Is there something I'm missing? Why does this workstation need a ~$1000 motherboard and a ~$1000 Xeon CPU? Those two components alone cost more than either of my computers and seem like severe overkill.

FireBeyond•2h ago
My understanding is that the setup needs to allow them to work on packet routing at those speeds, not just send/receive, to simulate SCION.
Youden•2h ago
Ah, so they need to hold giant routing tables in memory and do lookups in them or something like that?
Veserv•1h ago
Does not look like it [1]. It appears to be a protocol that enumerates your exact path, interface by interface, on every data packet. So you can just blindly forward to the next hop written in the packet itself.

By my guess, a competent and efficient implementation should be able to run the routing logic at ~30-100 million packets per second per core. That would be ~300-1,000 Gb/s per core, so you would bottleneck on your memory bandwidth if you have even a single copy.
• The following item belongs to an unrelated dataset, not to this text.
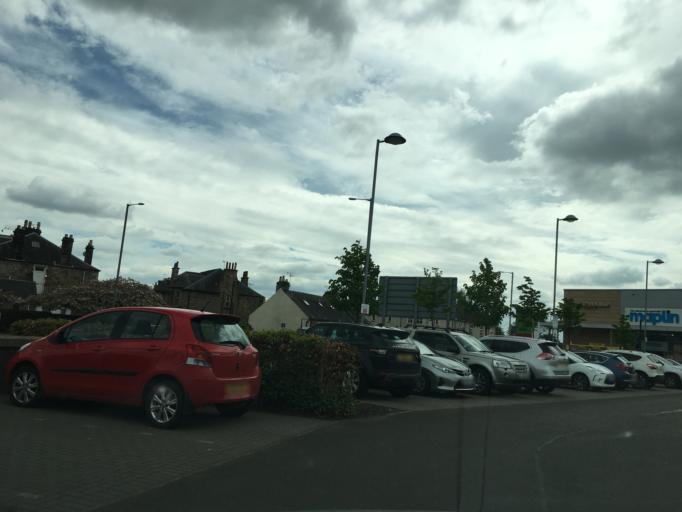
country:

[1] https://www.ietf.org/archive/id/draft-dekater-scion-dataplan...

wmf•1h ago
Don't forget checking the MACs.
wmf•2h ago
SCION is much slower than normal IP.
cpach•2h ago
Huh?
wmf•2h ago
"SCION OSS border router performance reached a ceiling of around 400k-500k packets per second, which is roughly equivalent to 5-6 Gbit/s at a 1500-byte MTU." vs. 1.4 M PPS for IP (on an older CPU) https://toonk.io/linux-kernel-and-measuring-network-throughp...
cpach•1h ago
Ah. Thanks!
markhahn•2m ago
Most of this was "enthusiasts playing with bigboy stuff", but it turns out ok in the end.